No, I'm talking to this Chinese girl. Can't understand a word she's saying, but i think i caught the word vagina a few times.
My mom came into my room and told me to flip off the tv. I gave it the middle finger. Note to self: STOP SMOKING THIS SHIT
I can’t believe the potential orgy I left behind at Waffle House.
He came and then made the Jim Halpert face. does that say disappointment or what
I just saw a guy in the gym riding the bicycle while watching baseball and dipping.
I miss being able to drink at 11am just cause it was sunny outside.
she said shes getting her period tomorrow so she wants to have sex now. i didnt object. it would have been heartless.
ofcourse you didnt.
She just said she wanted to get freaky and left the room. I'm almost certain I just heard the microwave.
Well, he sent me "techno kitty adventure" about 10 minutes ago. So, he could be anywhere.
Hello, the Less Drunk that has my sister's phone. I am the Moderately Drunk. I am questioning your Friday activities. Why are you not the More Drunk?

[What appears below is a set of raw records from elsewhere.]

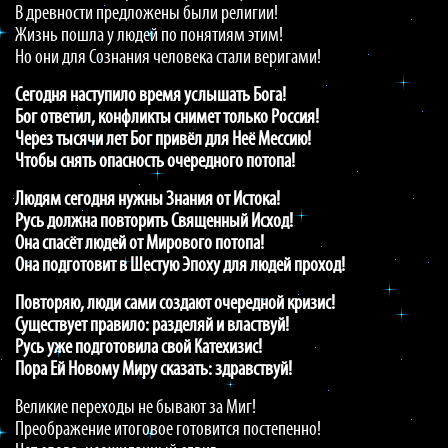
В древности предложены были религии!
Жизнь пошла у людей по понятиям этим!
Но они для Сознания человека стали веригами!
Сегодня наступило время услышать Бога!
Бог ответил, конфликты снимет только Россия!
Через тысячи лет Бог привёл для Неё Мессию!
Чтобы снять опасность очередного потопа!
Людям сегодня нужны Знания от Истока!
Русь должна повторить Священный Исход!
Она спасёт людей от Мирового потопа!
Она подготовит в Шестую Эпоху для людей проход!
Повторяю, люди сами создают очередной кризис!
Существует правило: разделяй и властвуй!
Русь уже подготовила свой Катехизис!
Пора Ей Новому Миру сказать: здравствуй!
Великие переходы не бывают за Миг!
Преображение итоговое готовится постепенно!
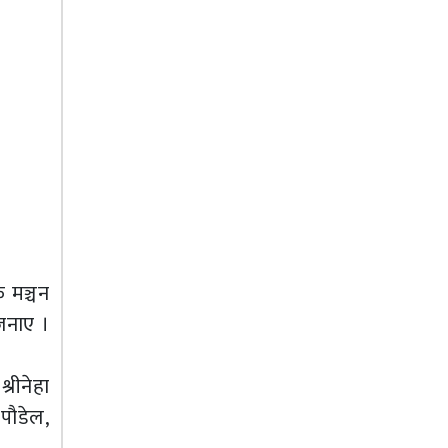
 मञ्चन
जनाए ।
्रीनेहा
पौडेल,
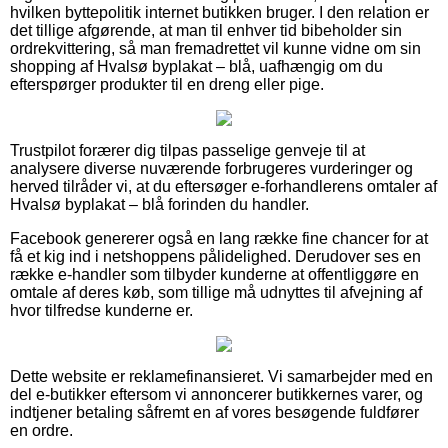
hvilken byttepolitik internet butikken bruger. I den relation er
det tillige afgørende, at man til enhver tid bibeholder sin
ordrekvittering, så man fremadrettet vil kunne vidne om sin
shopping af Hvalsø byplakat – blå, uafhængig om du
efterspørger produkter til en dreng eller pige.
Trustpilot forærer dig tilpas passelige genveje til at
analysere diverse nuværende forbrugeres vurderinger og
herved tilråder vi, at du eftersøger e-forhandlerens omtaler af
Hvalsø byplakat – blå forinden du handler.
Facebook genererer også en lang række fine chancer for at
få et kig ind i netshoppens pålidelighed. Derudover ses en
række e-handler som tilbyder kunderne at offentliggøre en
omtale af deres køb, som tillige må udnyttes til afvejning af
hvor tilfredse kunderne er.
Dette website er reklamefinansieret. Vi samarbejder med en
del e-butikker eftersom vi annoncerer butikkernes varer, og
indtjener betaling såfremt en af vores besøgende fuldfører
en ordre.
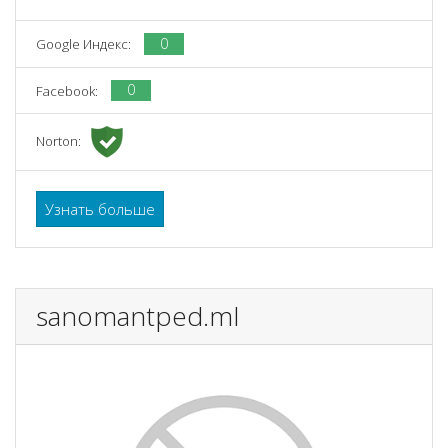
0
Google Индекс:
0
Facebook:
Norton:
Узнать больше
sanomantped.ml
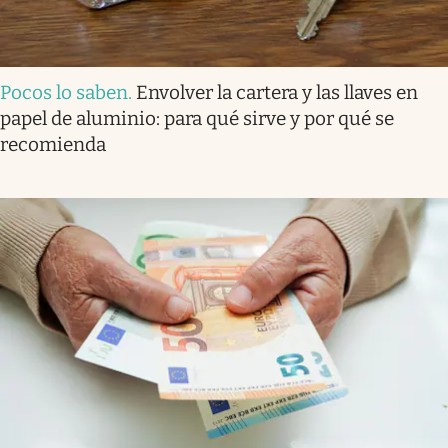
Pocos lo saben
.
Envolver la cartera y las llaves en
papel de aluminio: para qué sirve y por qué se
recomienda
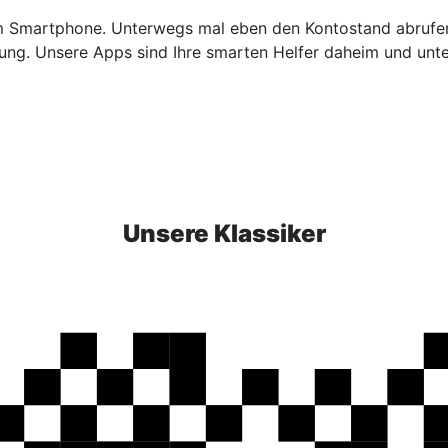
em Smartphone. Unterwegs mal eben den Kontostand abrufen
ierung. Unsere Apps sind Ihre smarten Helfer daheim und un
Unsere Klassiker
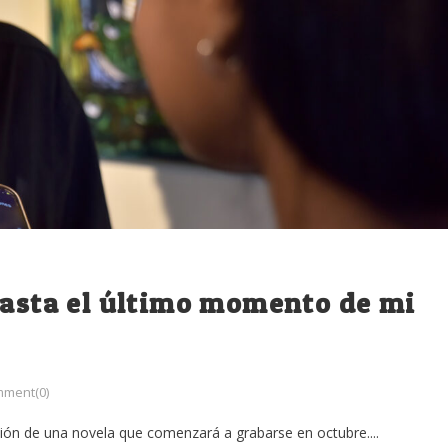
hasta el último momento de mi
ment(0)
ón de una novela que comenzará a grabarse en octubre....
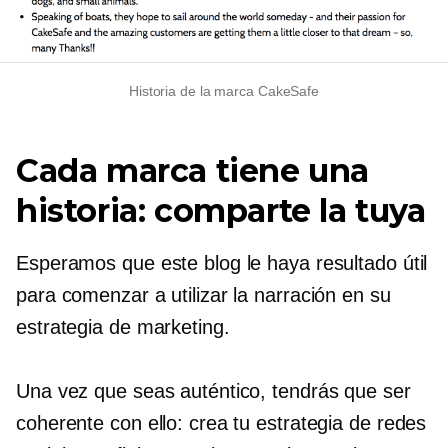
Historia de la marca CakeSafe
Cada marca tiene una
historia: comparte la tuya
Esperamos que este blog le haya resultado útil
para comenzar a utilizar la narración en su
estrategia de marketing.
Una vez que seas auténtico, tendrás que ser
coherente con ello: crea tu estrategia de redes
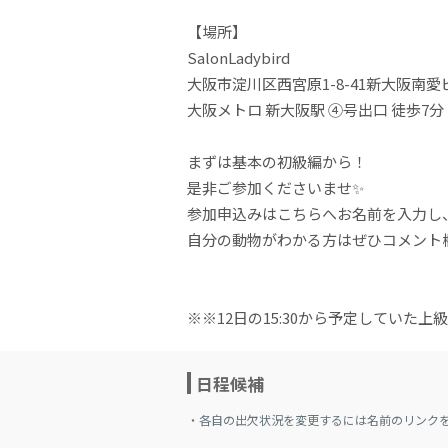
【場所】
SalonLadybird
大阪市淀川区西宮原1-8-41新大阪南愛ビ
大阪メトロ 新大阪駅 ④号出口 徒歩7分
まずは基本の初級編から！
是非ご参加くださいませ✨
参加申込みはこちらへお名前を入力し
自分の動物がわかる方はぜひコメント欄
※※12日の15:30から予定していた
日程候補
・各自の出欠状況を変更するには名前のリンク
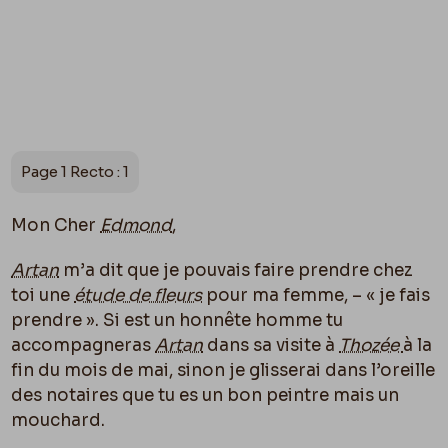
Page 1 Recto : 1
Mon Cher
Edmond
,
Artan
m’a dit que je pouvais faire prendre chez
toi une
étude de fleurs
pour
ma femme
, – « je fais
prendre ». Si est un honnête homme tu
accompagneras
Artan
dans sa visite à
Thozée
à la
fin du mois de mai, sinon je glisserai dans l’oreille
des notaires que tu es un bon peintre mais un
mouchard.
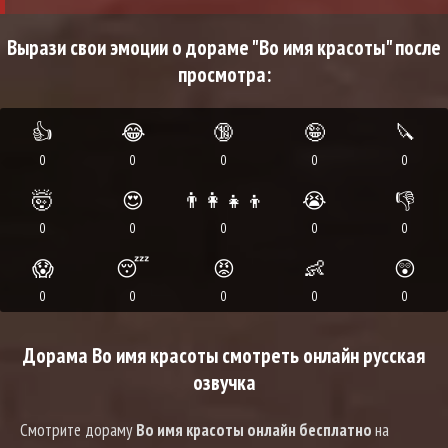
Вырази свои эмоции о дораме "Во имя красоты" после
просмотра:
👍
😂
🔞
🤪
🔪
0
0
0
0
0
🤯
😍
👨‍👩‍👧‍👦
😭
👎
0
0
0
0
0
😱
😴
😡
👶
😲
0
0
0
0
0
Дорама Во имя красоты смотреть онлайн русская
озвучка
Смотрите дораму
Во имя красоты онлайн бесплатно
на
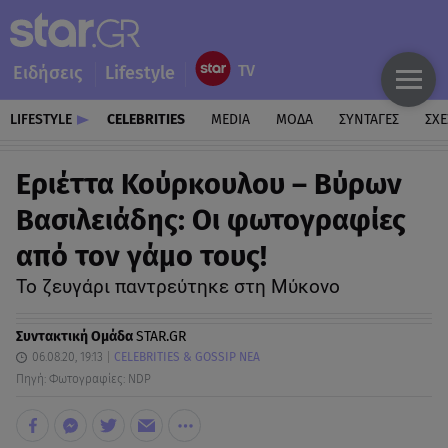
Ειδήσεις
Lifestyle
LIFESTYLE
CELEBRITIES
MEDIA
ΜΟΔΑ
ΣΥΝΤΑΓΕΣ
ΣΧΕ
Εριέττα Κούρκουλου – Βύρων
Βασιλειάδης: Οι φωτογραφίες
από τον γάμο τους!
Το ζευγάρι παντρεύτηκε στη Μύκονο
Συντακτική Ομάδα
STAR.GR
06.08.20, 19:13
CELEBRITIES & GOSSIP ΝΕΑ
Πηγή: Φωτογραφίες: NDP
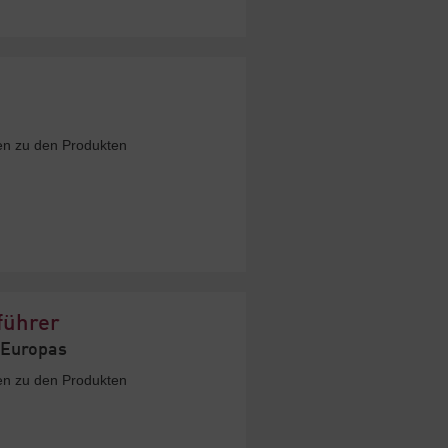
nen zu den Produkten
führer
 Europas
nen zu den Produkten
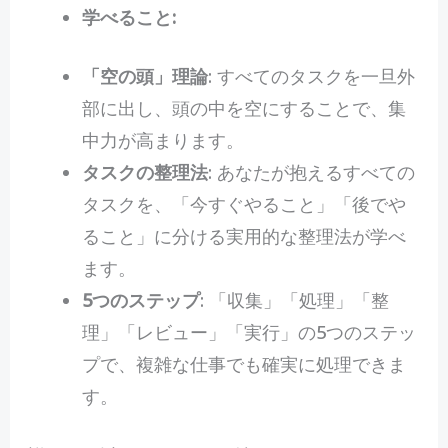
学べること:
「空の頭」理論
: すべてのタスクを一旦外
部に出し、頭の中を空にすることで、集
中力が高まります。
タスクの整理法
: あなたが抱えるすべての
タスクを、「今すぐやること」「後でや
ること」に分ける実用的な整理法が学べ
ます。
5つのステップ
: 「収集」「処理」「整
理」「レビュー」「実行」の5つのステッ
プで、複雑な仕事でも確実に処理できま
す。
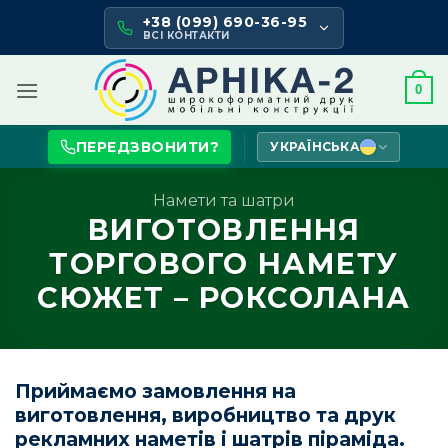
Skip
+38 (099) 690-36-95
to
ВСІ КОНТАКТИ
content
0
ПЕРЕДЗВОНИТИ?
УКРАЇНСЬКА
Намети та шатри
ВИГОТОВЛЕННЯ
ТОРГОВОГО НАМЕТУ
СЮЖЕТ – РОКСОЛАНА
Приймаємо замовлення на
виготовлення, виробництво та друк
рекламних наметів і шатрів піраміда.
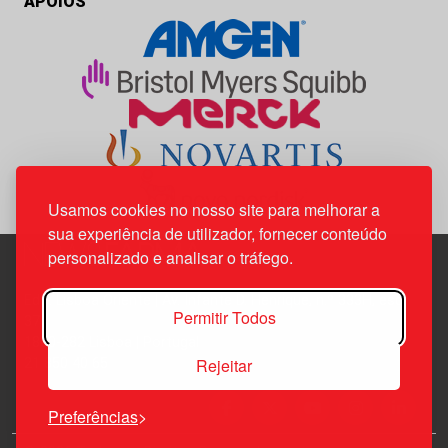
APOIOS
Usamos cookies no nosso site para melhorar a
sua experiência de utilizador, fornecer conteúdo
personalizado e analisar o tráfego.
Edif. Lisboa Oriente | Av. Infante D. Henrique, n.º 333H, esc.
Permitir Todos
37
1800-282 Lisboa | Portugal
Rejeitar
21 850 40 65
Preferências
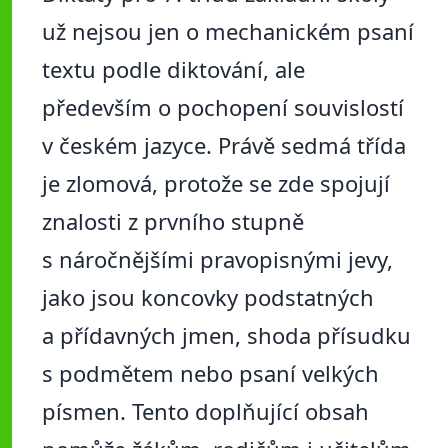
už nejsou jen o mechanickém psaní
textu podle diktování, ale
především o pochopení souvislostí
v českém jazyce. Právě sedmá třída
je zlomová, protože se zde spojují
znalosti z prvního stupně
s náročnějšími pravopisnými jevy,
jako jsou koncovky podstatných
a přídavných jmen, shoda přísudku
s podmětem nebo psaní velkých
písmen. Tento doplňující obsah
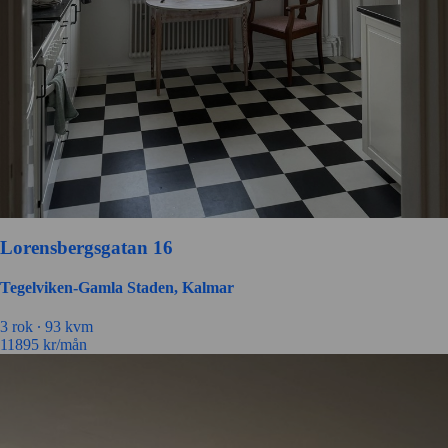
Lorensbergsgatan 16
Tegelviken-Gamla Staden, Kalmar
3 rok ∙
93 kvm
11895
kr/mån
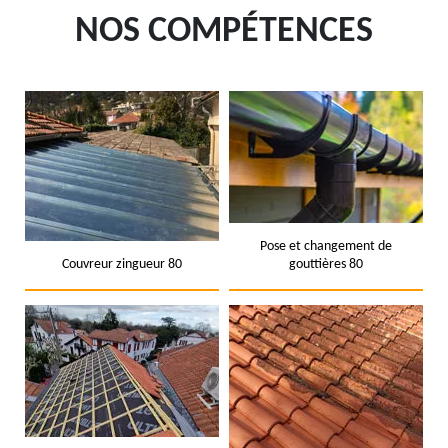
NOS COMPÉTENCES
Pose et changement de
Couvreur zingueur 80
gouttières 80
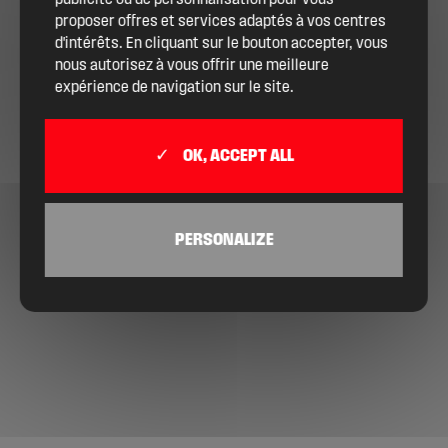
publicité ou de personnalisation pour vous
proposer offres et services adaptés à vos centres
d'intérêts. En cliquant sur le bouton accepter, vous
nous autorisez à vous offrir une meilleure
expérience de navigation sur le site.
OK, ACCEPT ALL
PERSONALIZE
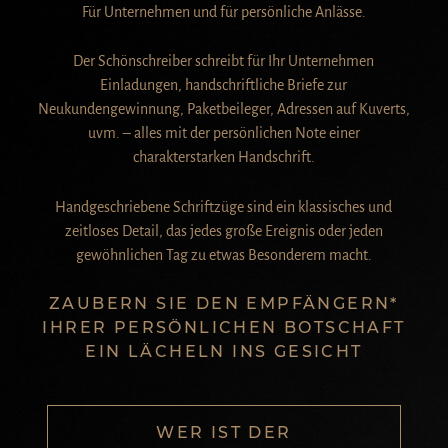
Für Unternehmen und für persönliche Anlässe.
Der Schönschreiber schreibt für Ihr Unternehmen
Einladungen, handschriftliche Briefe zur
Neukundengewinnung, Paketbeileger, Adressen auf Kuverts,
uvm. – alles mit der persönlichen Note einer
charakterstarken Handschrift.
Handgeschriebene Schriftzüge sind ein klassisches und
zeitloses Detail, das jedes große Ereignis oder jeden
gewöhnlichen Tag zu etwas Besonderem macht.
ZAUBERN SIE DEN EMPFÄNGERN*
IHRER PERSÖNLICHEN BOTSCHAFT
EIN LÄCHELN INS GESICHT
WER IST DER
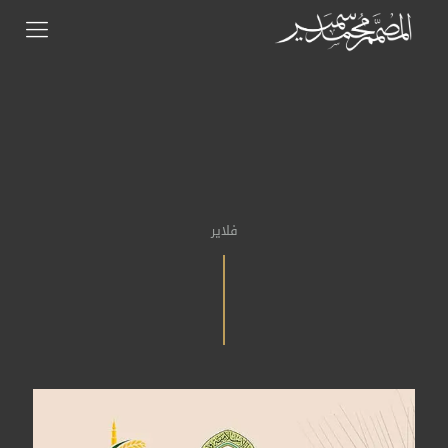
فلاير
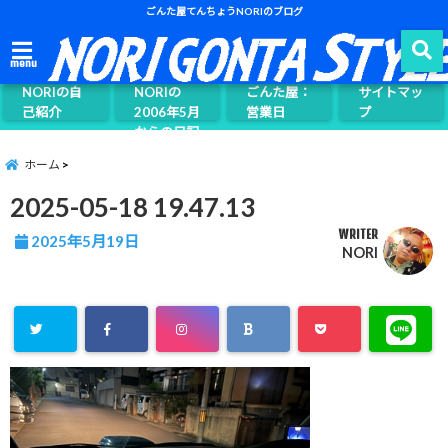
ごんた屋てんちょうNORIのブログ
ごんた屋て
menu
んちょう
NORIの自
NORIの
ごんた屋：
サイトマッ
己紹介
2006年5月
営業日
プ
からの日記
ページ案内
ホーム
2025-05-18 19.47.13
WRITER
2025年5月19日
NORI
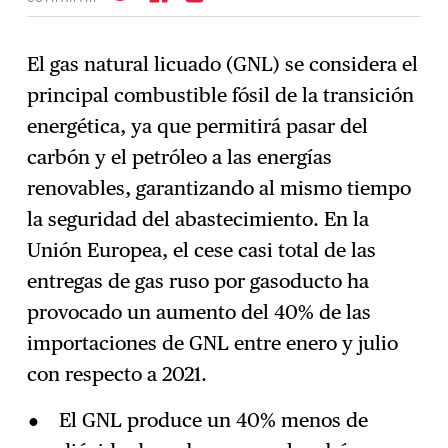
El gas natural licuado (GNL) se considera el
principal combustible fósil de la transición
Suscríbase
→
energética, ya que permitirá pasar del
carbón y el petróleo a las energías
renovables, garantizando al mismo tiempo
la seguridad del abastecimiento. En la
Unión Europea, el cese casi total de las
entregas de gas ruso por gasoducto ha
provocado un aumento del 40% de las
importaciones de GNL entre enero y julio
con respecto a 2021.
El GNL produce un 40% menos de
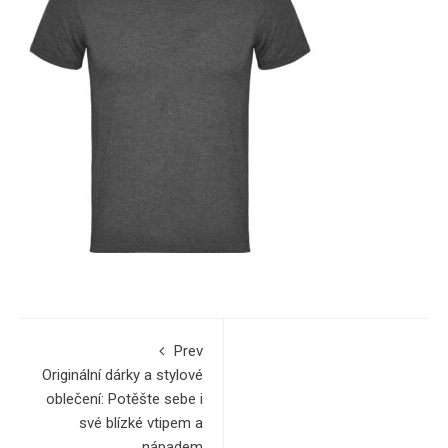
Prev
Originální dárky a stylové
oblečení: Potěšte sebe i
své blízké vtipem a
nápadem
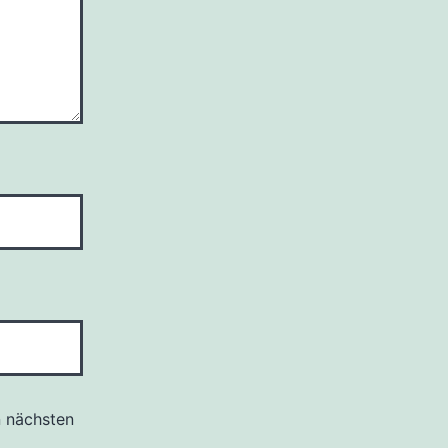
n nächsten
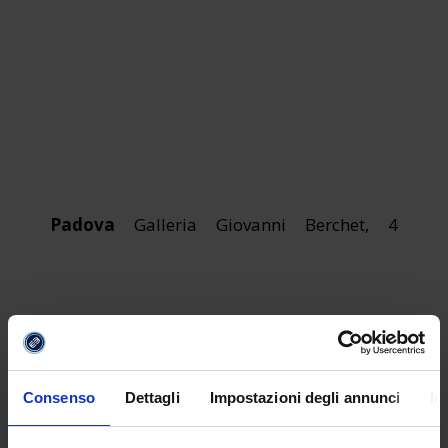
Padova
Galleria Giovanni Berchet, 4
Consenso
Dettagli
Impostazioni degli annunci
In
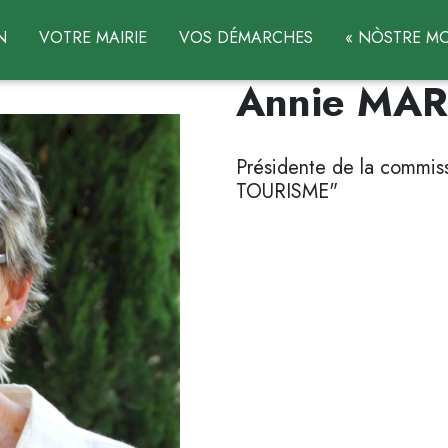
N
VOTRE MAIRIE
VOS DÉMARCHES
« NÒSTRE MO
Annie MA
Présidente de la commi
TOURISME"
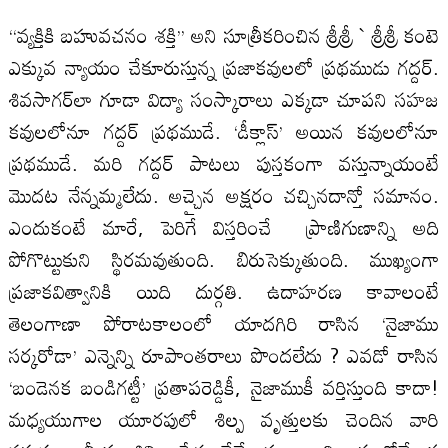
‘‘వ్యక్తికి బహువచనం శక్తి’’ అని సూత్రీకరించిన శ్రీశ్రీ ` శ్రీశ్రీ కంటె
ఎక్కువ న్యాయం చేకూరుస్తున్న ప్రజాకవులలో ప్రథముడు గద్దర్‌.
శివసాగర్‌లా గూడా విద్యా సంస్కారాలు ఎక్కడా చూపని సహజ
కవులలోనూ గద్దర్‌ ప్రథముడే. ‘డీక్లాస్‌’ అయిన కవులలోనూ
ప్రథముడే. మరి గద్దర్‌ పాటలు పుస్తకంగా వస్తున్నాయంటే
మొదట నేన్నమ్మలేదు. అచ్చైన అక్షరం చచ్చినదాన్తో సమానం.
ఎందుకంటే మారే, పెరిగే విస్తరించే ప్రాణిగుణాన్ని అది
పోగొట్టుకుని స్థిరమవుతుంది. బిరుసెక్కుతుంది. ముఖ్యంగా
ప్రజాకవిత్వానికి యిది దుర్గతి. ఉదాహరణ కావాలంటే
తెలంగాణా పోరాటకాలంలో యాదగిరి రాసిన ‘నైజాము
సర్కరోడా’ ఎన్నెన్ని రూపాంతరాలు పొందలేదు ? ఎవడో రాసిన
‘బండెనక బండిగట్టీ’ ప్రతాపరెడ్డికీ, నైజాముకీ వర్తిస్తుంది కాదా!
మధ్యయుగాల యూరపులో శిల్ప వృత్తులకు చెందిన వారి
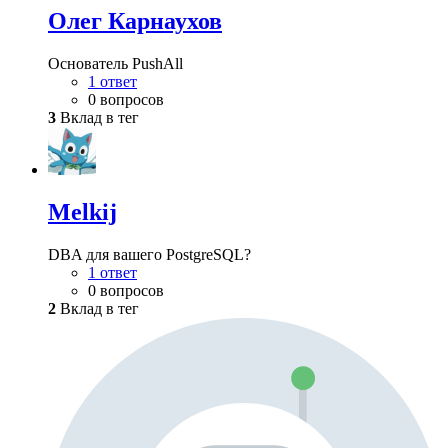
Олег Карнаухов
Основатель PushAll
1 ответ
0 вопросов
3
Вклад в тег
Melkij
DBA для вашего PostgreSQL?
1 ответ
0 вопросов
2
Вклад в тег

He has been feeding me cheesecake and candy for breakfast. Naked. For three days. How am I ever going to leave????
He got in a fight. Then called me drunk to see if he should bail his friends out, or walk through a Taco Bell drive-thru. True love.
I made him watch the first 5 episodes of Game of Thrones before I decided to sleep with him.
You kept shouting about how you were the king of all bitches...and doors, for some reason.
He's eating me out right now. That's how bad he is.